新聞の独断はファッショ 新聞のデマに就て

茲に世人の気のつかない事をかくが、それは新聞の捏造記事によって本教が如何に被害を蒙るかである。それは昨秋本教脱税問題の際、朝日紙が本教の資産二三拾億という途轍もない数字をかいた。何しろ大新聞としての社会的信用から何人も相当の信を置くのである。果然其後ユスリ、タカリ、金貰いや一面識もない者から事業資金や其他種々の金借りの申込が殺到し、一時は忙殺に悩まされたのである。

処が最近、又々読売紙上に本教一日の収入壱千万円以上とかいたので又しても種々の金ねだりの輩が現われ始めた。一時沈静してやれやれと思ったのも束の間で、当分迷惑のやむなき次第である。

勿論、前述の数字はデマの甚だしいもので本教が一昨年八月宗教法人となり、それからの活動で魔法でも使はない限りそんな巨額な金が入る訳がないではないか。何千何百年以前からの堂々たる宗教で信徒数百万を擁しているものすら、今日経済的苦境に如何に悩んでいるかは君等も知っているであらう。それ等既成宗教に比べて本教などは横綱に対する生れたての赤ン坊位にしか当るまい。而も本教が現在発展時代である以上経済的逼迫は想像以上である。其上昨年の納税額壱千万円以上と決定され差押えを受けていた動産不動産等が、昨今漸く解除されたにみて想像され得るであらう。

右の如き吾等の現況に対し、彼等は何が為に出鱈目な数字を書くのか多分面白半分からであろうが、その為吾等の蒙る損害は甚大である。そのような暴君的権力を揮うことは許さるべきであろうか、とすれば大問題である。又彼等は常に、新宗教はすべて迷信邪教であり、之を撲滅するのが社会の為であるかのように思うらしい。

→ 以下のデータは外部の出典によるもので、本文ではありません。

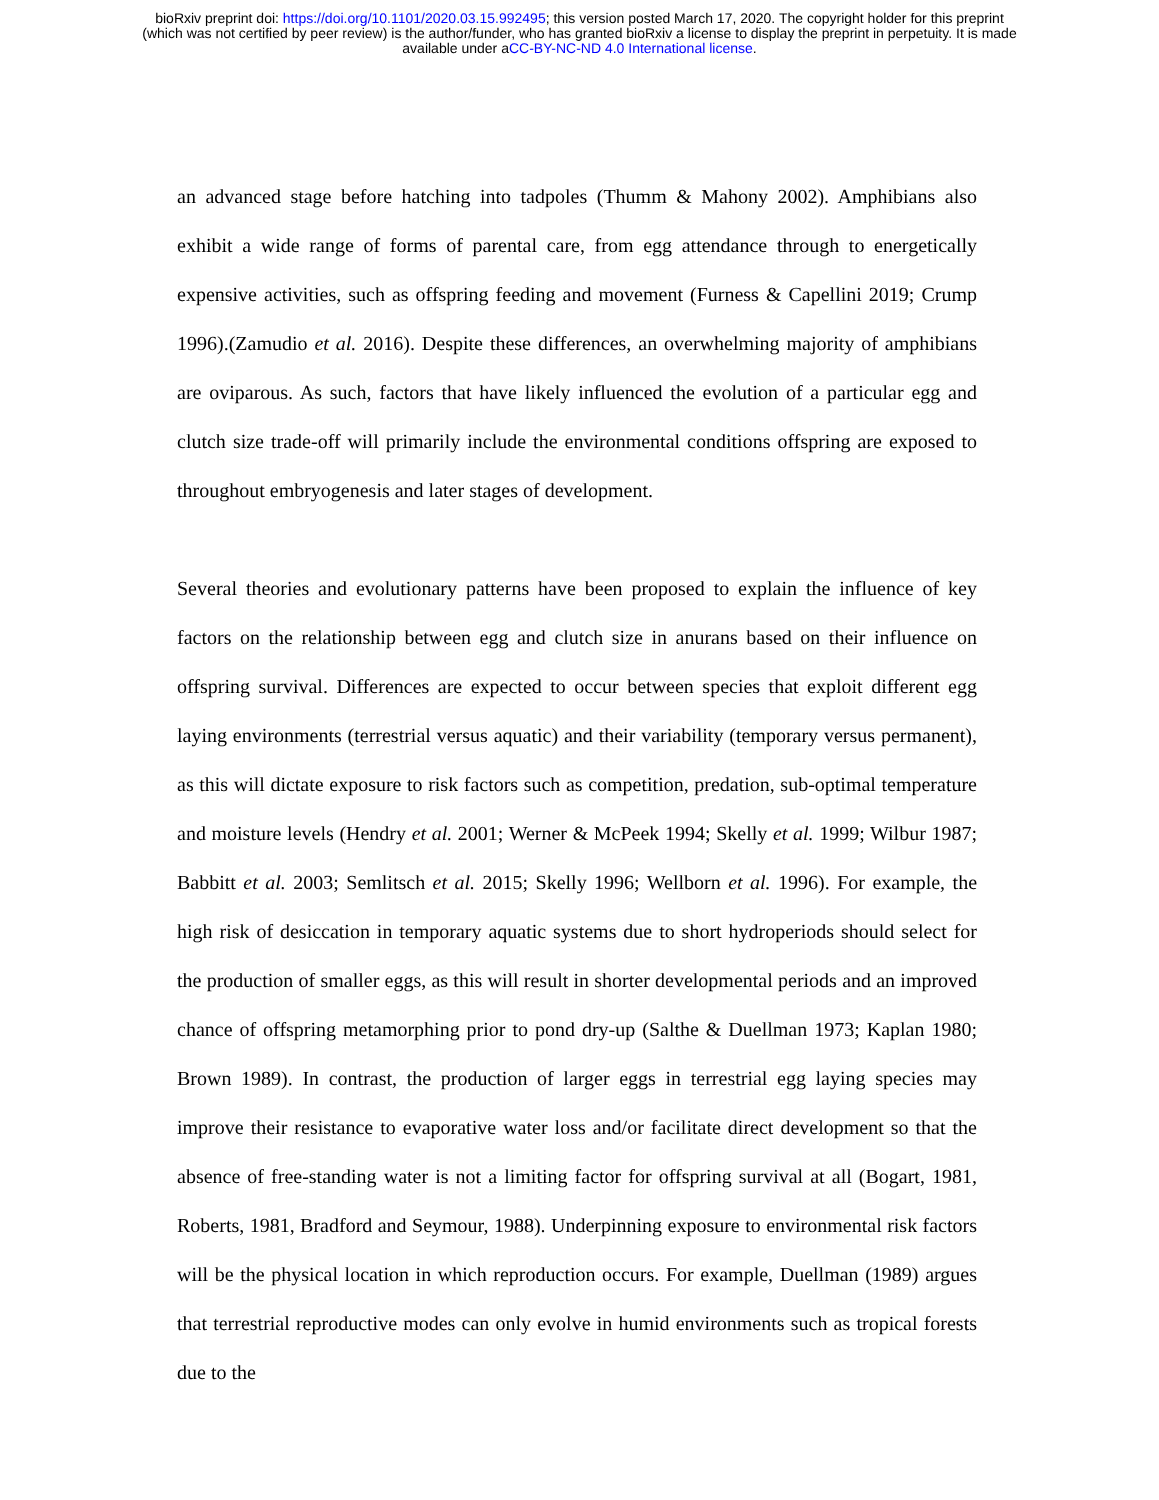bioRxiv preprint doi: https://doi.org/10.1101/2020.03.15.992495; this version posted March 17, 2020. The copyright holder for this preprint
(which was not certified by peer review) is the author/funder, who has granted bioRxiv a license to display the preprint in perpetuity. It is made
available under aCC-BY-NC-ND 4.0 International license.
an advanced stage before hatching into tadpoles (Thumm & Mahony 2002). Amphibians also exhibit a wide range of forms of parental care, from egg attendance through to energetically expensive activities, such as offspring feeding and movement (Furness & Capellini 2019; Crump 1996).(Zamudio et al. 2016). Despite these differences, an overwhelming majority of amphibians are oviparous. As such, factors that have likely influenced the evolution of a particular egg and clutch size trade-off will primarily include the environmental conditions offspring are exposed to throughout embryogenesis and later stages of development.
Several theories and evolutionary patterns have been proposed to explain the influence of key factors on the relationship between egg and clutch size in anurans based on their influence on offspring survival. Differences are expected to occur between species that exploit different egg laying environments (terrestrial versus aquatic) and their variability (temporary versus permanent), as this will dictate exposure to risk factors such as competition, predation, sub-optimal temperature and moisture levels (Hendry et al. 2001; Werner & McPeek 1994; Skelly et al. 1999; Wilbur 1987; Babbitt et al. 2003; Semlitsch et al. 2015; Skelly 1996; Wellborn et al. 1996). For example, the high risk of desiccation in temporary aquatic systems due to short hydroperiods should select for the production of smaller eggs, as this will result in shorter developmental periods and an improved chance of offspring metamorphing prior to pond dry-up (Salthe & Duellman 1973; Kaplan 1980; Brown 1989). In contrast, the production of larger eggs in terrestrial egg laying species may improve their resistance to evaporative water loss and/or facilitate direct development so that the absence of free-standing water is not a limiting factor for offspring survival at all (Bogart, 1981, Roberts, 1981, Bradford and Seymour, 1988). Underpinning exposure to environmental risk factors will be the physical location in which reproduction occurs. For example, Duellman (1989) argues that terrestrial reproductive modes can only evolve in humid environments such as tropical forests due to the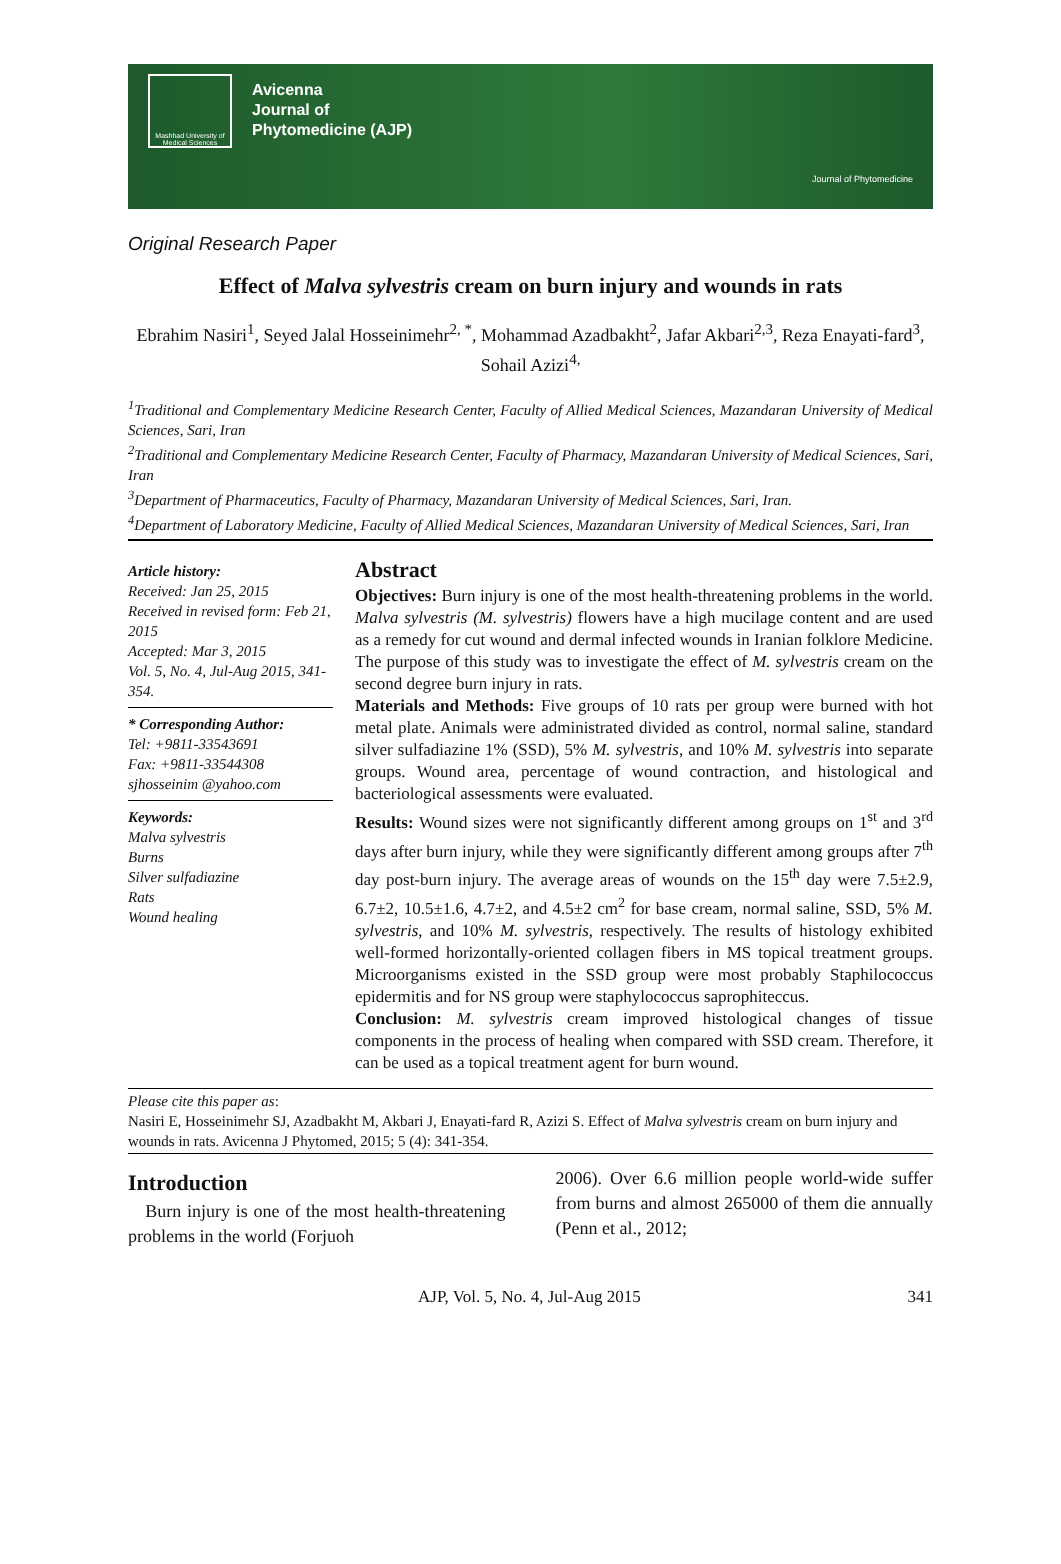Mashhad University of Medical Sciences
Avicenna
Journal of
Phytomedicine (AJP)
Journal of Phytomedicine
Original Research Paper
Effect of Malva sylvestris cream on burn injury and wounds in rats
Ebrahim Nasiri<sup>1</sup>, Seyed Jalal Hosseinimehr<sup>2, *</sup>, Mohammad Azadbakht<sup>2</sup>, Jafar Akbari<sup>2,3</sup>, Reza Enayati-fard<sup>3</sup>, Sohail Azizi<sup>4,</sup>
<sup>1</sup> Traditional and Complementary Medicine Research Center, Faculty of Allied Medical Sciences, Mazandaran University of Medical Sciences, Sari, Iran
<sup>2</sup> Traditional and Complementary Medicine Research Center, Faculty of Pharmacy, Mazandaran University of Medical Sciences, Sari, Iran
<sup>3</sup> Department of Pharmaceutics, Faculty of Pharmacy, Mazandaran University of Medical Sciences, Sari, Iran.
<sup>4</sup> Department of Laboratory Medicine, Faculty of Allied Medical Sciences, Mazandaran University of Medical Sciences, Sari, Iran
Article history:
Received: Jan 25, 2015
Received in revised form: Feb 21, 2015
Accepted: Mar 3, 2015
Vol. 5, No. 4, Jul-Aug 2015, 341-354.
* Corresponding Author:
Tel: +9811-33543691
Fax: +9811-33544308
sjhosseinim @yahoo.com
Keywords:
Malva sylvestris
Burns
Silver sulfadiazine
Rats
Wound healing
Abstract
Objectives: Burn injury is one of the most health-threatening problems in the world. Malva sylvestris (M. sylvestris) flowers have a high mucilage content and are used as a remedy for cut wound and dermal infected wounds in Iranian folklore Medicine. The purpose of this study was to investigate the effect of M. sylvestris cream on the second degree burn injury in rats.
Materials and Methods: Five groups of 10 rats per group were burned with hot metal plate. Animals were administrated divided as control, normal saline, standard silver sulfadiazine 1% (SSD), 5% M. sylvestris, and 10% M. sylvestris into separate groups. Wound area, percentage of wound contraction, and histological and bacteriological assessments were evaluated.
Results: Wound sizes were not significantly different among groups on 1<sup>st</sup> and 3<sup>rd</sup> days after burn injury, while they were significantly different among groups after 7<sup>th</sup> day post-burn injury. The average areas of wounds on the 15<sup>th</sup> day were 7.5±2.9, 6.7±2, 10.5±1.6, 4.7±2, and 4.5±2 cm<sup>2</sup> for base cream, normal saline, SSD, 5% M. sylvestris, and 10% M. sylvestris, respectively. The results of histology exhibited well-formed horizontally-oriented collagen fibers in MS topical treatment groups. Microorganisms existed in the SSD group were most probably Staphilococcus epidermitis and for NS group were staphylococcus saprophiteccus.
Conclusion: M. sylvestris cream improved histological changes of tissue components in the process of healing when compared with SSD cream. Therefore, it can be used as a topical treatment agent for burn wound.
Please cite this paper as:
Nasiri E, Hosseinimehr SJ, Azadbakht M, Akbari J, Enayati-fard R, Azizi S. Effect of Malva sylvestris cream on burn injury and wounds in rats. Avicenna J Phytomed, 2015; 5 (4): 341-354.
Introduction
Burn injury is one of the most health-threatening problems in the world (Forjuoh
2006). Over 6.6 million people world-wide suffer from burns and almost 265000 of them die annually (Penn et al., 2012;
AJP, Vol. 5, No. 4, Jul-Aug 2015 341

故にデマでも捏造でも構わない、大袈裟にかいて一般社会に嫌忌反感を起させ危険とさえ思わせる。それと併せて読者の興味をも沸かせるという、それ等の行為は新聞としての正しい行り方であろうか。勿論君等は調査などは全然しないで頭から迷信邪教として決めてかかるのである。随而新宗教の一番恐れるのは新聞のデマである。以上によってみても良民を犠牲にし自己の利益を計るという人権蹂躪といわれても否定出来まい。実に新聞封建である。

吾等が真実を告白すれば、今日の世相に対し、教育も道徳も既成宗教の力でも食い止め得ない程に悪化してゐる現状である。どうしても真に力ある救が出なければならない。といってもその救はお伽話や伝説的にある雲に乗って天より降るとか忽然として地上に出現するとかいふものではない。やはり選ばれたる一個の人間が徐々として真面目に個人々々を救ひつつ、よい社会によい国家によい世界にする事でその実行者として如何なる地点に如何なる人間が表はれるかも知れないのである。

今日開祖聖者と仰がれてゐるものと雖も、生存中それ程目立つような事はなかった。年を経るに従い漸次認められ崇められるようになった事は宗教史上よく物語ってゐる。彼のキリストにしても昇天当時十一人だけの弟子が動かない信者でその弟子達が十数年を経た頃から綜合的にかいたのが新約聖書という事である。世のジャーナリストよ、此文を読んで如何なる感想が浮ぶや聞きたいものである。